-- begin DOCUMENT EXCERPT --
21.5.12

BJJ & Martial Arts: Team / Style mentality. Are you passionate about your chosen Art or school? Why is that?

Don't you mess with my friends!
You often hear about team loyalty in BJJ. People who belong to a particular BJJ team or, as some call it, fly a certain flag, feel a sense of identity and common grounds with others from other BJJ clubs from the same team, even referring to them as "sister clubs" and such. In some cases, decreasingly so nowadays, you have BJJ athletes who refuse to train with non-team members and therefore never visit their jiu jitsu academies for a roll or a lesson. "Each to their own" taken to a whole new level.

That attitude has always bemused me a little. Maybe it has to do with my upbringing and maybe it has to do with my initial training in martial arts or even my introduction to Buddhism 5 years or so ago but I think it mainly has to do with a wider point of view. I feel it all has to do with how I look at luck, serendipity and randomness.


While I do believe there are fundamental differences between how a , for instance, Goju ryu karate practitioner practices and executes a cross punch to the way a taekwondo stylist does and I don't think silat throws and jiu jitsu throws are all the same, I do NOT believe for a second that the majority* of practitioners know this when they first stumble into a karate dojo, taekwondo dojang, kung fu kwoon, Brazilian jiu jitsu academy or MMA gym.

The CFS BJJ Team Annual Grading and Seminar 2011

Brand New Beginner, let's call her Brandy, starting her first session of martial arts does not know the difference between Karate and jiu jitsu, let alone Wado ryu vs Kanzenkai or Gracie Barra vs Nova Uniao vs Alliance. Yes she may have done some research online (unlikely), sent a few critical questions on an email to the instructor (forget about it) or even read a martial arts magazine article or book (what? why?) but even in the very unlikely event she may have done that, there is no way it could have prepared her for what the class actually feels like or (and here is the silly part) the nuances between different brands and styles of that particular martial art.
-- end DOCUMENT EXCERPT --
-- begin ITEMS --
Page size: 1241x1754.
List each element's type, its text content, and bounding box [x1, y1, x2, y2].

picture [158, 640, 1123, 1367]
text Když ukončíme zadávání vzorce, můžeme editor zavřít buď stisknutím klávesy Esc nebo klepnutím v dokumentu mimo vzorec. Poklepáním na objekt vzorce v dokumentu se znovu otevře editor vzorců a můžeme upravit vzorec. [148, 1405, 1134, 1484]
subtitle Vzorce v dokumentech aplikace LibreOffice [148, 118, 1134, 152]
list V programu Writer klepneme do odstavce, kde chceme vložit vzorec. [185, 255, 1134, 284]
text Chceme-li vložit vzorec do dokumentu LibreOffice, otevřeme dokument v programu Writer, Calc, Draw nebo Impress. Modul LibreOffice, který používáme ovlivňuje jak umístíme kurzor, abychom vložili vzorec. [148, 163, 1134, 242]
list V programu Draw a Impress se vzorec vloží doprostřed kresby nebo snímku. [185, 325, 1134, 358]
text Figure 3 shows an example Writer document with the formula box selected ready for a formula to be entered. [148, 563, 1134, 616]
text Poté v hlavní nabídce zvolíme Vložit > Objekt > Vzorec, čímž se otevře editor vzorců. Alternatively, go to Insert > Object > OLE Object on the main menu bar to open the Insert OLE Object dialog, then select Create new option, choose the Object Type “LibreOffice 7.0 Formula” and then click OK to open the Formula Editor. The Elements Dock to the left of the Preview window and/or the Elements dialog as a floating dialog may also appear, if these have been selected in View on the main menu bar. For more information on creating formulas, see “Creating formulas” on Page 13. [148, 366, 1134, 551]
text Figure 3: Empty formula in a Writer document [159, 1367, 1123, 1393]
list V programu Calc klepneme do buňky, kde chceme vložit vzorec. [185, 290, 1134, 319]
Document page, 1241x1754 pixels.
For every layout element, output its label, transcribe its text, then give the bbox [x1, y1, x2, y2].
-- end ITEMS --
**JOB**
Continue the blog post on team loyalty in Brazilian jiu jitsu and martial arts from the point where it ends. The records were taken from a separate source unrelated to the text.

**OUTPUT OF THE TASK**
You are most likely to build some kind of a feel for BJJ  or the martial art you are practicing after some time (say, 6-12 months) on the mat. Only then can you say you have really tried jiu jitsu (or krav maga, Shotokan or silat) and only then can you claim an affinity (if any) or lack thereof. That's another reason why I hate the "first session free" mentality. What is one session going to show you? How do you expect a martial art that takes a life time to perfect to be condensed into 60 minutes?**

Friendship is more valuable than any team badge
After a few months of training at a martial art school, it is likely that you form a number of friendship bonds with others on the mat. All martial arts involve some form of partner work (kumite / sparring in Karate, randori in judo and rolling in BJJ) and you can't do this month in and month out without cracking a few smiles (or ribs) and becoming chums with your training partners. You come to appreciate each other and look forward to the sessions and if you think it's about the art and not the people, try training at another school (from the same style and team) and you will soon start to miss the familiar faces of your friends and mat-journey colleagues.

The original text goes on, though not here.